Thanks, Tim, for that reassurance. Nothing makes me enjoy myself more than someone who tells me that I am clearly enjoying myself – and lately people seem to be telling me that quite a lot in situations in which they are clearly both absolutely right and sorely mistaken. Just the day before coming to Wales, my philosophy tutor greeted me with the joyous reassurance of “I can see you are enjoying this logic course very much”. After half the night spent on a ridiculously difficult problem set, followed by that indescribable dawn of new ideas sometime around daybreak, when like sunrays of enlightenment and trills of freshly awoken birds, the only possible solution sprang to mind without warning – yes, I was enjoying the logic course like hell.
Where was I? Ah, above the thirty-metre drop already, clambering out of the cave as fast as possible. Why the rush? We were due to miss our callout – the time we said we would be back, and the time after which those back in the hut could begin to organize a rescue party. Darn, how’d that happen?
If it weren’t that stressful, getting out at such a speed and such levels of adrenaline would have been great fun. As it actually was that stressful, the above sentence is really rather meaningless, and it was great fun nonetheless. At least for me, probably not for the leaders, for whom it really was that stressful.

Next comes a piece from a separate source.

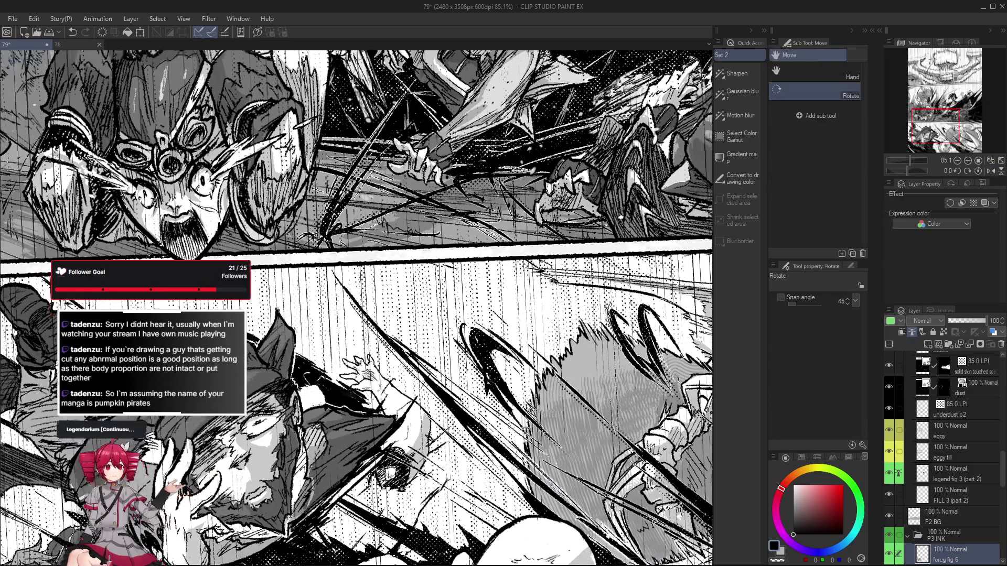
key("e")
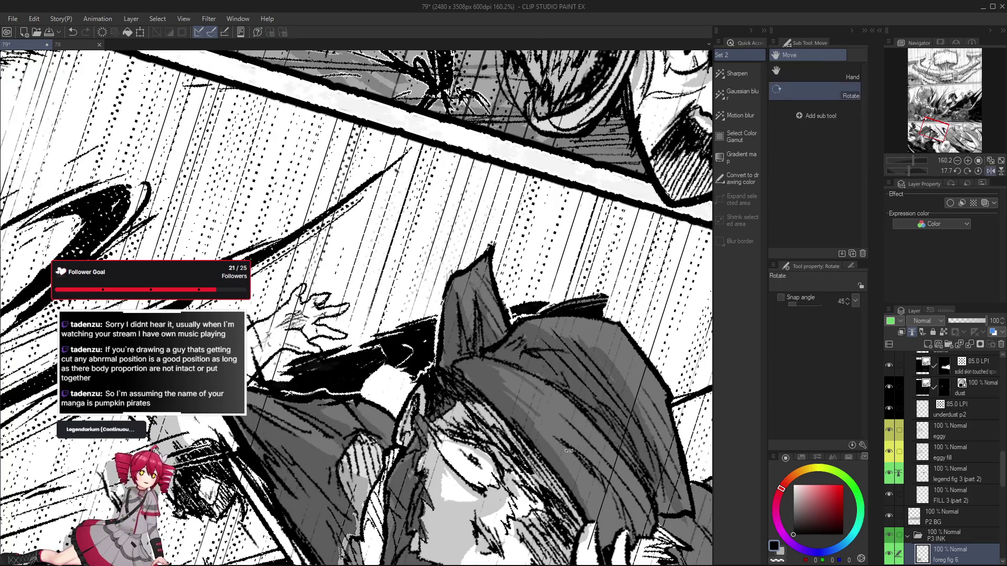
key("ctrl+@")
scroll(483, 399, "down", 5)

The sky was so clear, the silence and starriness so intense that I thought for a moment that it would have been a better idea to have spent the day above ground, in the magnificent mountainous rooftops of the caves we had been exploring, below their own ceiling of blue sky. But then there have been many mountains and blue skies in my life, and only one first-ever SRT, only one hell of tangled up enjoyment.